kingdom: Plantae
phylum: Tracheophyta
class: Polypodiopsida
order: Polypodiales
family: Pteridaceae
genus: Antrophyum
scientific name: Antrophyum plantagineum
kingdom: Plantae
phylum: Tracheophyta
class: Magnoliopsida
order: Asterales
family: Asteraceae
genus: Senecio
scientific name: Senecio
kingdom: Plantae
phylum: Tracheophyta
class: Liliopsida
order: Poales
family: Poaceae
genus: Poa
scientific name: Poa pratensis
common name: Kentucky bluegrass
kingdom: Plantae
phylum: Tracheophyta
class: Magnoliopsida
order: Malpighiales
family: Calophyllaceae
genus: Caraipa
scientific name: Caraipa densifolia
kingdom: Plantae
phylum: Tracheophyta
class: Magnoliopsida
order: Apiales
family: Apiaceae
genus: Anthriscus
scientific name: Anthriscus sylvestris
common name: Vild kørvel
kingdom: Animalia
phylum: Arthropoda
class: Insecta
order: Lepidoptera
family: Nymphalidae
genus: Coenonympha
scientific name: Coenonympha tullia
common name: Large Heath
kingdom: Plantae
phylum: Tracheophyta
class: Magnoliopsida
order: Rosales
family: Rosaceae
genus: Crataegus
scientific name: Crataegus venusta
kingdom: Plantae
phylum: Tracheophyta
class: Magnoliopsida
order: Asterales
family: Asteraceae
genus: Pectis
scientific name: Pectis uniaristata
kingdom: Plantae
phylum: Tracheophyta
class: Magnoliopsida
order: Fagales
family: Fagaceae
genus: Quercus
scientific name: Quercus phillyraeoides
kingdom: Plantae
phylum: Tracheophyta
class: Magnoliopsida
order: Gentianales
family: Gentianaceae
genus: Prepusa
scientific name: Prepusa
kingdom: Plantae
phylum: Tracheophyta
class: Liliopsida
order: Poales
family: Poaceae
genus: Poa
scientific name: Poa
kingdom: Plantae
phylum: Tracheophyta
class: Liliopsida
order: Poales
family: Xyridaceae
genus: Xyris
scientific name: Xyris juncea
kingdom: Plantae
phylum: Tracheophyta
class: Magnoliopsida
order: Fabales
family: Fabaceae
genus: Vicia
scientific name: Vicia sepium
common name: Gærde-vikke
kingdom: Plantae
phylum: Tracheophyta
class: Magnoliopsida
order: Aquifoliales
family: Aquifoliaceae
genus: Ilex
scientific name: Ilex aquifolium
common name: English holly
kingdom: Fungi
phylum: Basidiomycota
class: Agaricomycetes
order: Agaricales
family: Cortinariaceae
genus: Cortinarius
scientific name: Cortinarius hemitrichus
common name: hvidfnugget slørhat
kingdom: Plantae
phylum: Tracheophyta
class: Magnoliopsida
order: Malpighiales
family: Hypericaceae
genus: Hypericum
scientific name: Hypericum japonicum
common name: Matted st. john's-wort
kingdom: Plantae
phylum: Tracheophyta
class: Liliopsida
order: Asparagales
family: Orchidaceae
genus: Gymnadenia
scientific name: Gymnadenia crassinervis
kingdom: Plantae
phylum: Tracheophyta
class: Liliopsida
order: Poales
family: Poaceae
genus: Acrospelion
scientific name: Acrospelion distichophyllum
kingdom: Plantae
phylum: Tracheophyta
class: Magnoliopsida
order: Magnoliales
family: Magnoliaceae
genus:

Work to complete:
Please recast every line of the entries above as a Markdown table with two columns, No. and Text, numbering the rows in order and leaving out blank lines.

Response to the task:
| No. | Text |
|---|---|
| 1 | kingdom: Plantae |
| 2 | phylum: Tracheophyta |
| 3 | class: Polypodiopsida |
| 4 | order: Polypodiales |
| 5 | family: Pteridaceae |
| 6 | genus: Antrophyum |
| 7 | scientific name: Antrophyum plantagineum |
| 8 | kingdom: Plantae |
| 9 | phylum: Tracheophyta |
| 10 | class: Magnoliopsida |
| 11 | order: Asterales |
| 12 | family: Asteraceae |
| 13 | genus: Senecio |
| 14 | scientific name: Senecio |
| 15 | kingdom: Plantae |
| 16 | phylum: Tracheophyta |
| 17 | class: Liliopsida |
| 18 | order: Poales |
| 19 | family: Poaceae |
| 20 | genus: Poa |
| 21 | scientific name: Poa pratensis |
| 22 | common name: Kentucky bluegrass |
| 23 | kingdom: Plantae |
| 24 | phylum: Tracheophyta |
| 25 | class: Magnoliopsida |
| 26 | order: Malpighiales |
| 27 | family: Calophyllaceae |
| 28 | genus: Caraipa |
| 29 | scientific name: Caraipa densifolia |
| 30 | kingdom: Plantae |
| 31 | phylum: Tracheophyta |
| 32 | class: Magnoliopsida |
| 33 | order: Apiales |
| 34 | family: Apiaceae |
| 35 | genus: Anthriscus |
| 36 | scientific name: Anthriscus sylvestris |
| 37 | common name: Vild kørvel |
| 38 | kingdom: Animalia |
| 39 | phylum: Arthropoda |
| 40 | class: Insecta |
| 41 | order: Lepidoptera |
| 42 | family: Nymphalidae |
| 43 | genus: Coenonympha |
| 44 | scientific name: Coenonympha tullia |
| 45 | common name: Large Heath |
| 46 | kingdom: Plantae |
| 47 | phylum: Tracheophyta |
| 48 | class: Magnoliopsida |
| 49 | order: Rosales |
| 50 | family: Rosaceae |
| 51 | genus: Crataegus |
| 52 | scientific name: Crataegus venusta |
| 53 | kingdom: Plantae |
| 54 | phylum: Tracheophyta |
| 55 | class: Magnoliopsida |
| 56 | order: Asterales |
| 57 | family: Asteraceae |
| 58 | genus: Pectis |
| 59 | scientific name: Pectis uniaristata |
| 60 | kingdom: Plantae |
| 61 | phylum: Tracheophyta |
| 62 | class: Magnoliopsida |
| 63 | order: Fagales |
| 64 | family: Fagaceae |
| 65 | genus: Quercus |
| 66 | scientific name: Quercus phillyraeoides |
| 67 | kingdom: Plantae |
| 68 | phylum: Tracheophyta |
| 69 | class: Magnoliopsida |
| 70 | order: Gentianales |
| 71 | family: Gentianaceae |
| 72 | genus: Prepusa |
| 73 | scientific name: Prepusa |
| 74 | kingdom: Plantae |
| 75 | phylum: Tracheophyta |
| 76 | class: Liliopsida |
| 77 | order: Poales |
| 78 | family: Poaceae |
| 79 | genus: Poa |
| 80 | scientific name: Poa |
| 81 | kingdom: Plantae |
| 82 | phylum: Tracheophyta |
| 83 | class: Liliopsida |
| 84 | order: Poales |
| 85 | family: Xyridaceae |
| 86 | genus: Xyris |
| 87 | scientific name: Xyris juncea |
| 88 | kingdom: Plantae |
| 89 | phylum: Tracheophyta |
| 90 | class: Magnoliopsida |
| 91 | order: Fabales |
| 92 | family: Fabaceae |
| 93 | genus: Vicia |
| 94 | scientific name: Vicia sepium |
| 95 | common name: Gærde-vikke |
| 96 | kingdom: Plantae |
| 97 | phylum: Tracheophyta |
| 98 | class: Magnoliopsida |
| 99 | order: Aquifoliales |
| 100 | family: Aquifoliaceae |
| 101 | genus: Ilex |
| 102 | scientific name: Ilex aquifolium |
| 103 | common name: English holly |
| 104 | kingdom: Fungi |
| 105 | phylum: Basidiomycota |
| 106 | class: Agaricomycetes |
| 107 | order: Agaricales |
| 108 | family: Cortinariaceae |
| 109 | genus: Cortinarius |
| 110 | scientific name: Cortinarius hemitrichus |
| 111 | common name: hvidfnugget slørhat |
| 112 | kingdom: Plantae |
| 113 | phylum: Tracheophyta |
| 114 | class: Magnoliopsida |
| 115 | order: Malpighiales |
| 116 | family: Hypericaceae |
| 117 | genus: Hypericum |
| 118 | scientific name: Hypericum japonicum |
| 119 | common name: Matted st. john's-wort |
| 120 | kingdom: Plantae |
| 121 | phylum: Tracheophyta |
| 122 | class: Liliopsida |
| 123 | order: Asparagales |
| 124 | family: Orchidaceae |
| 125 | genus: Gymnadenia |
| 126 | scientific name: Gymnadenia crassinervis |
| 127 | kingdom: Plantae |
| 128 | phylum: Tracheophyta |
| 129 | class: Liliopsida |
| 130 | order: Poales |
| 131 | family: Poaceae |
| 132 | genus: Acrospelion |
| 133 | scientific name: Acrospelion distichophyllum |
| 134 | kingdom: Plantae |
| 135 | phylum: Tracheophyta |
| 136 | class: Magnoliopsida |
| 137 | order: Magnoliales |
| 138 | family: Magnoliaceae |
| 139 | genus: |